In the United States, premature birth is the leading cause of permanent disabilities, and sometimes death in babies. In many cases, it is unclear why a woman experiences preterm (premature) birth. A baby that is born before the 37th week of pregnancy is considered preterm.
Physicians and scientists continue to study the various causes of preterm labor, which may allow them to identify risk factors that would cause a woman to be at an increased risk of delivering her baby prematurely. This area of research is very important, because once preterm labor starts, it may be very difficult, and sometimes impossible, to stop it.
One method that is used to help predict which women will experience premature labor is by measuring the length of her cervix (the opening to the uterus). One of the first changes that occur in a woman’s body before she goes into labor is shortening (effacement) of her cervix. The cervix may begin to shorten weeks before labor starts. If the cervix is shorter than normal early in her pregnancy, she has a higher risk of premature labor. Based on this risk, her physician can offer treatments to reduce her risk of, or prevent, premature labor.
The most accurate method to check the length of the cervix is by transvaginal ultrasound. Because the cervix begins to thin, or shorten, from the inside, the ultrasound can detect this before a woman’s physician or midwife could when performing a vaginal exam.
If you have already delivered a baby that was not born prematurely, or if you are expecting your first baby, it is recommended that measuring the length of your cervix is done as a part of a routine ultrasound between the 18th and 24th week of pregnancy. If the length of the cervix is within the normal range, there is no need to repeat an ultrasound for the purpose of measuring the cervix.
Women who have a history of delivering a baby before the 37th week of pregnancy due to premature labor have an increased risk of premature labor in future pregnancies. Due to this increased risk, if you experienced preterm labor and delivered a baby before your 37th week of pregnancy, The Society for Maternal-Fetal Medicine recommends that you have the first transvaginal ultrasound to measure cervical length between the 14th and 16th week of your pregnancy, followed by additional ultrasounds.
One drug that has proven to reduce the risk of preterm birth is called 17-alpha-hydroxyprogesterone caproate, which is a form of progesterone.

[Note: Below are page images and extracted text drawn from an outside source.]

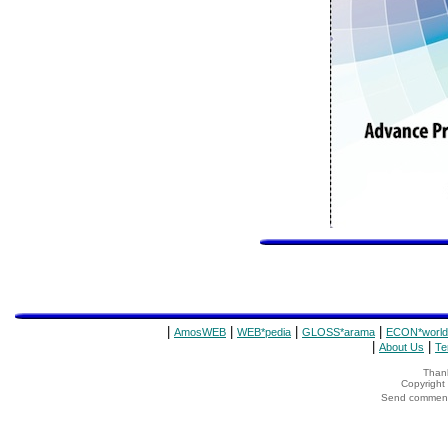
|
|
|
|
AmosWEB
WEB*pedia
GLOSS*arama
ECON*world
|
|
About Us
Te
Thank
Copyrigh
Send comments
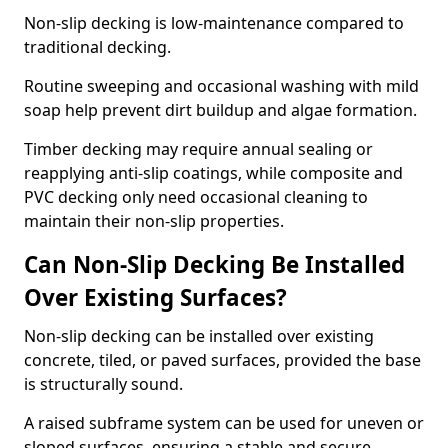
Non-slip decking is low-maintenance compared to
traditional decking.
Routine sweeping and occasional washing with mild
soap help prevent dirt buildup and algae formation.
Timber decking may require annual sealing or
reapplying anti-slip coatings, while composite and
PVC decking only need occasional cleaning to
maintain their non-slip properties.
Can Non-Slip Decking Be Installed
Over Existing Surfaces?
Non-slip decking can be installed over existing
concrete, tiled, or paved surfaces, provided the base
is structurally sound.
A raised subframe system can be used for uneven or
sloped surfaces, ensuring a stable and secure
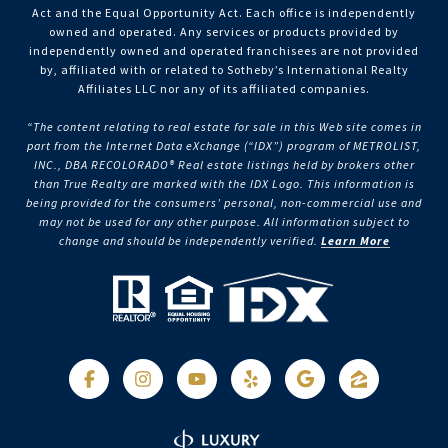
Act and the Equal Opportunity Act. Each office is independently
owned and operated. Any services or products provided by
independently owned and operated franchisees are not provided
by, affiliated with or related to Sotheby’s International Realty
Affiliates LLC nor any of its affiliated companies.
“The content relating to real estate for sale in this Web site comes in
part from the Internet Data eXchange (“IDX”) program of METROLIST,
INC., DBA RECOLORADO® Real estate listings held by brokers other
than True Realty are marked with the IDX Logo. This information is
being provided for the consumers’ personal, non-commercial use and
may not be used for any other purpose. All information subject to
change and should be independently verified.
Learn More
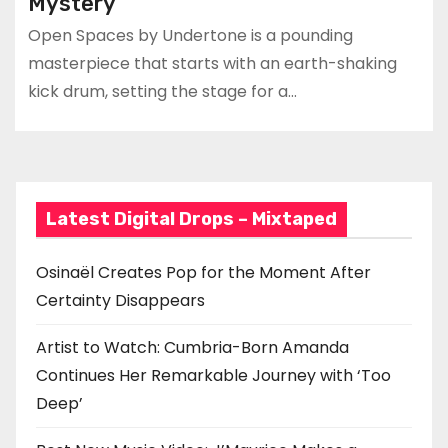
Mystery
Open Spaces by Undertone is a pounding
masterpiece that starts with an earth-shaking
kick drum, setting the stage for a…
Latest Digital Drops – Mixtaped
Osinaël Creates Pop for the Moment After
Certainty Disappears
Artist to Watch: Cumbria-Born Amanda
Continues Her Remarkable Journey with ‘Too
Deep’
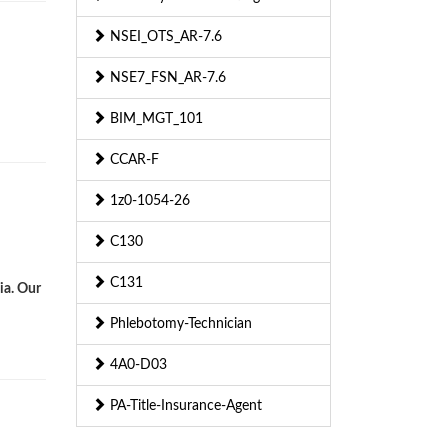
NSEI_OTS_AR-7.6
d
NSE7_FSN_AR-7.6
BIM_MGT_101
CCAR-F
1z0-1054-26
C130
C131
ia. Our
Phlebotomy-Technician
4A0-D03
PA-Title-Insurance-Agent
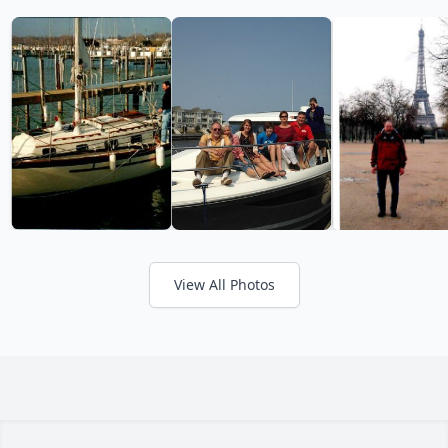
View All Photos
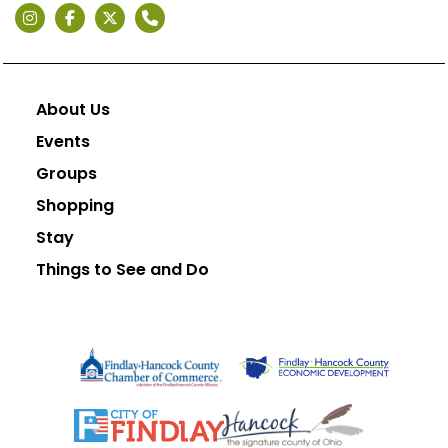
About Us
Events
Groups
Shopping
Stay
Things to See and Do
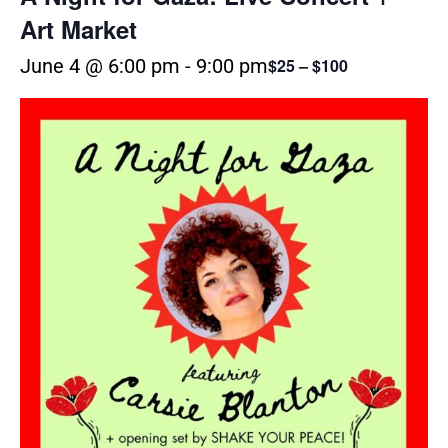
Art Market
June 4 @ 6:00 pm
-
9:00 pm
$25 – $100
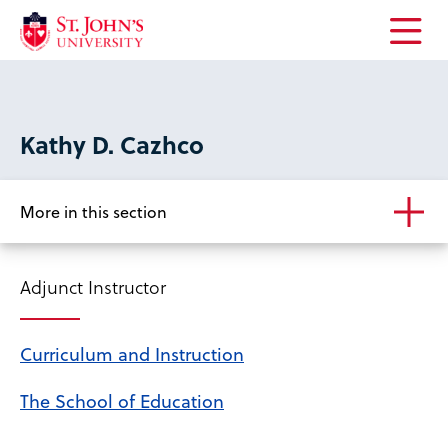
Open
the
main
menu
Kathy D. Cazhco
More in this section
Adjunct Instructor
Curriculum and Instruction
The School of Education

It’s also known as “17P.” In 2011, the Food and Drug Administration (FDA) approved this drug for the prevention of preterm delivery. It is available in three forms, a pill, injection (shot), or vaginal suppository. Women who take progesterone usually begin in the 16th week and stop when they reach the 36th week of pregnancy. How often it is given depends on what form of the medication is prescribed.
If you have a history of a preterm delivery, talk to your physician or midwife. He, or she, will be able to answer questions based on your personal history.